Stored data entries
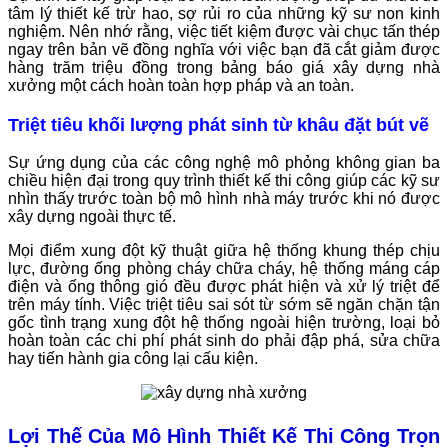
tâm lý thiết kế trừ hao, sợ rủi ro của những kỹ sư non kinh
nghiệm. Nên nhớ rằng, việc tiết kiệm được vài chục tấn thép
ngay trên bản vẽ đồng nghĩa với việc bạn đã cắt giảm được
hàng trăm triệu đồng trong bảng báo giá xây dựng nhà
xưởng một cách hoàn toàn hợp pháp và an toàn.
Triệt tiêu khối lượng phát sinh từ khâu đặt bút vẽ
Sự ứng dụng của các công nghệ mô phỏng không gian ba
chiều hiện đại trong quy trình thiết kế thi công giúp các kỹ sư
nhìn thấy trước toàn bộ mô hình nhà máy trước khi nó được
xây dựng ngoài thực tế.
Mọi điểm xung đột kỹ thuật giữa hệ thống khung thép chịu
lực, đường ống phòng cháy chữa cháy, hệ thống máng cáp
điện và ống thông gió đều được phát hiện và xử lý triệt để
trên máy tính. Việc triệt tiêu sai sót từ sớm sẽ ngăn chặn tận
gốc tình trạng xung đột hệ thống ngoài hiện trường, loại bỏ
hoàn toàn các chi phí phát sinh do phải đập phá, sửa chữa
hay tiến hành gia công lại cấu kiện.
Lợi Thế Của Mô Hình Thiết Kế Thi Công Trọn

Exercise
Before handing back the copy, remove the pictures; otherwise print the data exactly.

Written reply
tâm lý thiết kế trừ hao, sợ rủi ro của những kỹ sư non kinh
nghiệm. Nên nhớ rằng, việc tiết kiệm được vài chục tấn thép
ngay trên bản vẽ đồng nghĩa với việc bạn đã cắt giảm được
hàng trăm triệu đồng trong bảng báo giá xây dựng nhà
xưởng một cách hoàn toàn hợp pháp và an toàn.
Triệt tiêu khối lượng phát sinh từ khâu đặt bút vẽ
Sự ứng dụng của các công nghệ mô phỏng không gian ba
chiều hiện đại trong quy trình thiết kế thi công giúp các kỹ sư
nhìn thấy trước toàn bộ mô hình nhà máy trước khi nó được
xây dựng ngoài thực tế.
Mọi điểm xung đột kỹ thuật giữa hệ thống khung thép chịu
lực, đường ống phòng cháy chữa cháy, hệ thống máng cáp
điện và ống thông gió đều được phát hiện và xử lý triệt để
trên máy tính. Việc triệt tiêu sai sót từ sớm sẽ ngăn chặn tận
gốc tình trạng xung đột hệ thống ngoài hiện trường, loại bỏ
hoàn toàn các chi phí phát sinh do phải đập phá, sửa chữa
hay tiến hành gia công lại cấu kiện.
Lợi Thế Của Mô Hình Thiết Kế Thi Công Trọn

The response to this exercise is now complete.